What you should do. Collect every line below that contains the string "annonces", copying each one in full. Case counts, so match upper- and lowercase letters precisely.
- Opening Delimiter -
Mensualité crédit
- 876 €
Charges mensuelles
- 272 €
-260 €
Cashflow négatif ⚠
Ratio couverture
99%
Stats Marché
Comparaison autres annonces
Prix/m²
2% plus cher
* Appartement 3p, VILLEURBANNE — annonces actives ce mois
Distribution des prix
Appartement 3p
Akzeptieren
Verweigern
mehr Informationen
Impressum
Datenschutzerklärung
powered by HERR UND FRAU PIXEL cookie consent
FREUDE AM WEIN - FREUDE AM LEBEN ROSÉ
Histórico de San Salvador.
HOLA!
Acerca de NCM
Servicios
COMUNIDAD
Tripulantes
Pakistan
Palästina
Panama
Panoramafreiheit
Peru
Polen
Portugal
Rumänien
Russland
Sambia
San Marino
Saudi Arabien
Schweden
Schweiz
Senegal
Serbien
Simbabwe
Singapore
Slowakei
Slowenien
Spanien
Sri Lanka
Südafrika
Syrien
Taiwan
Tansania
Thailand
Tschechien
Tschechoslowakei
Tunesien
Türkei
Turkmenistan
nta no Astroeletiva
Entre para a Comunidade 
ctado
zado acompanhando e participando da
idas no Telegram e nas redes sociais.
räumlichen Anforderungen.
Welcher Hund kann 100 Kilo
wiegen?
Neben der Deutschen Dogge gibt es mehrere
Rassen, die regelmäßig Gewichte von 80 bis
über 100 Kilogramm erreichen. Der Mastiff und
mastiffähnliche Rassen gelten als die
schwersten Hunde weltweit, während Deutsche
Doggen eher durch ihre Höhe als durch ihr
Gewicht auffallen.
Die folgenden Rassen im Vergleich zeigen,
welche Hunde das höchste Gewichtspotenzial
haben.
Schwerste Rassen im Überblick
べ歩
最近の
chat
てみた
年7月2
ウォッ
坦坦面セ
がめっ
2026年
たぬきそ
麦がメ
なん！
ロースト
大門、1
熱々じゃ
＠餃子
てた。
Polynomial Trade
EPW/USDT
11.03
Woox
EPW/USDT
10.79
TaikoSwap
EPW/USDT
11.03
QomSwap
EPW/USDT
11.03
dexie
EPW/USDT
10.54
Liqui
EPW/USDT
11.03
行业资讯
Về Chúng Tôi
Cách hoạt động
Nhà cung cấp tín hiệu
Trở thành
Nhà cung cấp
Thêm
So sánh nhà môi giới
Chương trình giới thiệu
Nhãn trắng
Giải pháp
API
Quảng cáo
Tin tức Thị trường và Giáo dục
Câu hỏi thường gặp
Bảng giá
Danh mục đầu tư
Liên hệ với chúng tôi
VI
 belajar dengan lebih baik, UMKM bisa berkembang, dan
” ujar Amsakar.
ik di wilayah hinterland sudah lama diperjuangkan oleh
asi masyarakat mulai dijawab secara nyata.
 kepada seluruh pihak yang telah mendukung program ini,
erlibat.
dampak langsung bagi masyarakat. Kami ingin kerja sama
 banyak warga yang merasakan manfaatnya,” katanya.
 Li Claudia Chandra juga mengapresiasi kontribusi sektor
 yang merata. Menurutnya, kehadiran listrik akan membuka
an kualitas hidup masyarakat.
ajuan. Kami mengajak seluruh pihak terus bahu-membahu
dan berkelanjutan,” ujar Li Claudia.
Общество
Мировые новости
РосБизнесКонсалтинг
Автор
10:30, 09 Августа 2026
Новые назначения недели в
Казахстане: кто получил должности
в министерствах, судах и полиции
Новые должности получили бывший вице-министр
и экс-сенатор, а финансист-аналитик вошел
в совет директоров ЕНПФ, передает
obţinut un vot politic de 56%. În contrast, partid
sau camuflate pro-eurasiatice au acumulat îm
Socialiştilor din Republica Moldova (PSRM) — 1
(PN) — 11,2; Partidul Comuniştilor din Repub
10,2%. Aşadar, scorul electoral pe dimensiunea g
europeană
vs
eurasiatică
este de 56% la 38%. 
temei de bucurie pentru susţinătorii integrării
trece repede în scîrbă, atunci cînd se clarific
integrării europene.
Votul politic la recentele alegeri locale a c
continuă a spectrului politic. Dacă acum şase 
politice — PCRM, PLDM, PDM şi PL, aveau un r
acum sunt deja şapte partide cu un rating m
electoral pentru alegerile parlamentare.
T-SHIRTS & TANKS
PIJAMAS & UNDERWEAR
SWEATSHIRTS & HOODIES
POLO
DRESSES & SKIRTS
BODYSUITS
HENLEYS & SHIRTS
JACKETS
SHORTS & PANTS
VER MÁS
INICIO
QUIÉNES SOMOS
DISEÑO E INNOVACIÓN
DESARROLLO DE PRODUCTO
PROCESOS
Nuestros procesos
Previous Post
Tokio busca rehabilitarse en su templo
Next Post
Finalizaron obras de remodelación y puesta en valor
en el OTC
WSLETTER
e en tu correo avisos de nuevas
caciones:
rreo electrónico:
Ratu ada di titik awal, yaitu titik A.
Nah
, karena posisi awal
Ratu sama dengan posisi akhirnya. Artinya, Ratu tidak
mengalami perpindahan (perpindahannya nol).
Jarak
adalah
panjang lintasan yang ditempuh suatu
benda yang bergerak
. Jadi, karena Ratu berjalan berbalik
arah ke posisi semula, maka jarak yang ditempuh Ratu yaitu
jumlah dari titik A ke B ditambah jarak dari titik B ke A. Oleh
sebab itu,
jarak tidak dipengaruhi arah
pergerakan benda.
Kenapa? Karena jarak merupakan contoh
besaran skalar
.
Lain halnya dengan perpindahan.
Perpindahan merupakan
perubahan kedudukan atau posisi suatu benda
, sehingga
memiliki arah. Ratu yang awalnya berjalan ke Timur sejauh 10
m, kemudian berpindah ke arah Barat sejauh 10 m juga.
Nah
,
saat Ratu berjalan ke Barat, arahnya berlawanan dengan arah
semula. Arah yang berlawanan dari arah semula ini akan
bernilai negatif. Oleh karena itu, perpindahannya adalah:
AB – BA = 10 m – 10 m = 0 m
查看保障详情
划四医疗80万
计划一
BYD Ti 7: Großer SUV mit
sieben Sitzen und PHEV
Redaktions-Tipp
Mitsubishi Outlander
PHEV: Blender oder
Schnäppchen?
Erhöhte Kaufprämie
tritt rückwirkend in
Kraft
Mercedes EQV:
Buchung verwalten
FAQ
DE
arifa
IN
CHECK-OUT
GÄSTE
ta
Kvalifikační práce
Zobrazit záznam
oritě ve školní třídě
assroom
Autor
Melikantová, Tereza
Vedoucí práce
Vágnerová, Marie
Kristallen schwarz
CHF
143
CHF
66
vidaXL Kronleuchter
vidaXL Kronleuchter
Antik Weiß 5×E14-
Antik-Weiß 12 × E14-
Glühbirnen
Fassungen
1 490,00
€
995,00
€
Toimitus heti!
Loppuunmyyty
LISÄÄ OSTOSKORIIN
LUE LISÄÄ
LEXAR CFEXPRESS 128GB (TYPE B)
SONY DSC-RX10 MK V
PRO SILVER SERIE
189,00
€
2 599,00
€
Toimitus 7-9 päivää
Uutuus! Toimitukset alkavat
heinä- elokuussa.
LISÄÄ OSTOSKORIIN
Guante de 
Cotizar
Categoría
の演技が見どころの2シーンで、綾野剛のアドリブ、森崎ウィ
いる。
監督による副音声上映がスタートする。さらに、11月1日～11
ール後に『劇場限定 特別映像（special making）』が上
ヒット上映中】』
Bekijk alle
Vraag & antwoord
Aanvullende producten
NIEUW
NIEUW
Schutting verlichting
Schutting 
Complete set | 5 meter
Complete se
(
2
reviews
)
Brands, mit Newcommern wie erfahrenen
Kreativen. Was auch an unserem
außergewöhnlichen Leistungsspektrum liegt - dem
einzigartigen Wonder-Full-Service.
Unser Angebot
- Closing Delimiter -
Result of this exercise.
Comparaison autres annonces
* Appartement 3p, VILLEURBANNE — annonces actives ce mois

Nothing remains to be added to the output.